Фрагмент документа =
Театр: опасно для души?
Читайте также: Церковь и театр
«Театр усыпляет христианскую жизнь, уничтожает ее, сообщая жизни христиан характер жизни языческой», — писал святой Иоанн Кронштадтский. Известно, что вплоть до революции актеров даже хоронили за церковной оградой. Откуда возникло такое отношение и почему оно изменилось? Неужели сейчас театр внезапно стал «богоугодным»? Пошла ли Церковь на компромисс или изменилось само театральное искусство? Какого отношения заслуживает оно сегодня?
О мире театра, об актерской игре, об искусстве как таковом и об искусстве в свете веры мы решили побеседовать с руководителем московского театра «Камерная сцена» заслуженным деятелем искусств России, академиком РАЕН, профессором Михаилом Григорьевичем Щепенко.
От отрицания к лояльности
— Михаил Григорьевич, какого отношения заслуживает современный театр? Есть ли какая-то официальная позиция Церкви на этот счет?
— Официальной позиции, думаю, сейчас нет. Есть позиция, которая изложена в Социальной концепции РПЦ. Она отражает идеи нашего великого философа Ивана Александровича Ильина: искусство должно не уводить человека из мира, а вести человека в этом мире. В идеале культура — это переходная область бытия человеческой души, ведущая ее от мира в храм. Недаром Н.В. Гоголь называл искусство, театр ступенью к христианству. Во всяком случае, мне кажется, что в современной тяжелейшей социальной среде, которая человека развращает и повергает в полуживотное состояние, культура должна быть обязательной ступенью к духовному восхождению. И перепрыгивать, переступать через эту ступень – это преступление.
Я думаю, что призвание христианина в любой области быть миссионером в наибольшей степени должно быть свойственно тем, кто имеет в руках такое мощное средство воздействия на души, как искусство.
— Но некоторые святые отцы очень резко и категорично высказывались насчет театра, хотя сегодня к нему, можно сказать, лояльное отношение. Как это понимать, на Ваш взгляд?
— Есть разные позиции у людей, принадлежащих к Церкви. Категорическая позиция святых отцов претерпевала какие-то изменения, но все-таки была довольно устойчивой. Например, говорят, что при Иоанне Златоусте, в период упадка Римской империи, театр представлял собой абсолютно развратное зрелище, а сейчас он иной. Но дело в том, что святой Иоанн Кронштадтский, будучи как раз современником К.С.Станиславского, современником классического русского театра, тоже отрицательно относился к этому явлению.
— Почему? В чем здесь загвоздка?
— Искусство и театр – это изначально языческий феномен, поэтому если говорить о театре, как о явлении, то его надо отрицать с духовных позиций. На мой взгляд, театр может и должен осуществлять созидательную миссию, нести христианское служение, однако в большинстве случаев даже не пытается этого делать.
Но даже если такие попытки есть, как бы там ни было, актерская профессия опасна для души сама по себе. И эту опасность редко кто по-настоящему чувствует…
Не всякий свет – от Бога
— В чем, прежде всего, эта опасность?
— Их несколько.

Данные =
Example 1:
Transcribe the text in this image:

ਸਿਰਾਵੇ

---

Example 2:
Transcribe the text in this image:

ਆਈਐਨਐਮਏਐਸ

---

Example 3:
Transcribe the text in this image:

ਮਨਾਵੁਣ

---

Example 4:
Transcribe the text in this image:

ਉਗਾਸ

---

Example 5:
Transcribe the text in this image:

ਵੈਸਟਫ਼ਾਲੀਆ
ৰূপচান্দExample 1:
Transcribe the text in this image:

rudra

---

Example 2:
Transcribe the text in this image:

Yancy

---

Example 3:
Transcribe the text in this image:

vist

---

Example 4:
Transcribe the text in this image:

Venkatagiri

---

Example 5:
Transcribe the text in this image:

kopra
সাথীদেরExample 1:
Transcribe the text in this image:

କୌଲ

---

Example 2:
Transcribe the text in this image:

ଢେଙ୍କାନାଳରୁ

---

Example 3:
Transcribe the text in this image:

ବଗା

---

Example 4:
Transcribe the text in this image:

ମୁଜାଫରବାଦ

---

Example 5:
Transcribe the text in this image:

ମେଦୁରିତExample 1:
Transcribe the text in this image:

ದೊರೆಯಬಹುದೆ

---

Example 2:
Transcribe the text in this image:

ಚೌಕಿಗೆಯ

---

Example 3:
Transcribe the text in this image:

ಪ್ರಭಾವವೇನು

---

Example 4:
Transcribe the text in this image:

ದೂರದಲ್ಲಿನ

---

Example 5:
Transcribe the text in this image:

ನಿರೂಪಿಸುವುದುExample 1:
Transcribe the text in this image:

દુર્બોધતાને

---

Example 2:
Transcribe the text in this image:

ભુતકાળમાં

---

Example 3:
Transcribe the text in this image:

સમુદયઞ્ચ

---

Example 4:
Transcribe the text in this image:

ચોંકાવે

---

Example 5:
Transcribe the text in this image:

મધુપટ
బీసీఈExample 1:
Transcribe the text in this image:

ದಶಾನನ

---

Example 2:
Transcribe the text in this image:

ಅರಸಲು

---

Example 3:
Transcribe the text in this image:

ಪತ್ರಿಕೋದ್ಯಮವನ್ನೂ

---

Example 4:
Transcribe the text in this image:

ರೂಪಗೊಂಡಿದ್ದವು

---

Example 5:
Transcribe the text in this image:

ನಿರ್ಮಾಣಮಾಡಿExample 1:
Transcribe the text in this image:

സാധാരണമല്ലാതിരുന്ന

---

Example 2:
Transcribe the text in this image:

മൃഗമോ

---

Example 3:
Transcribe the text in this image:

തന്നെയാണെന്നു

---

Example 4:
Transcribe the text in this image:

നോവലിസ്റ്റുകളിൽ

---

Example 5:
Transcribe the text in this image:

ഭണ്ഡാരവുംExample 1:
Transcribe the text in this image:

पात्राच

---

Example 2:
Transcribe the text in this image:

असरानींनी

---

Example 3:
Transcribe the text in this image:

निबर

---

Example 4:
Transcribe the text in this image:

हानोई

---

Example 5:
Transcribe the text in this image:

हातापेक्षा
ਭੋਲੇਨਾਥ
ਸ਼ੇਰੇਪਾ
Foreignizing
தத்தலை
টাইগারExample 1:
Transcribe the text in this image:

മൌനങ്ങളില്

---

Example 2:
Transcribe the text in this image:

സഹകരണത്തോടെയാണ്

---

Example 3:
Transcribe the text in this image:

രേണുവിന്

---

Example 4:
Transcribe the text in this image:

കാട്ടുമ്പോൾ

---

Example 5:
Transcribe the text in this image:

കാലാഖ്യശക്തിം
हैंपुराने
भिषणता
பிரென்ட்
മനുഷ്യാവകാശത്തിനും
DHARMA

Что требуется =
A. Как, согласно тексту о театре и Церкви, Н.В. Гоголь называл искусство и театр?
B. Замените «лояльности» на «терпимости» и приведите отрывок текста о театре и Церкви между словами «О мире театра, об» и «на этот счет?» включительно.

Ответы =
A. Ступенью к христианству.

B.
О мире театра, об актерской игре, об искусстве как таковом и об искусстве в свете веры мы решили побеседовать с руководителем московского театра «Камерная сцена» заслуженным деятелем искусств России, академиком РАЕН, профессором Михаилом Григорьевичем Щепенко.
От отрицания к терпимости
— Михаил Григорьевич, какого отношения заслуживает современный театр? Есть ли какая-то официальная позиция Церкви на этот счет?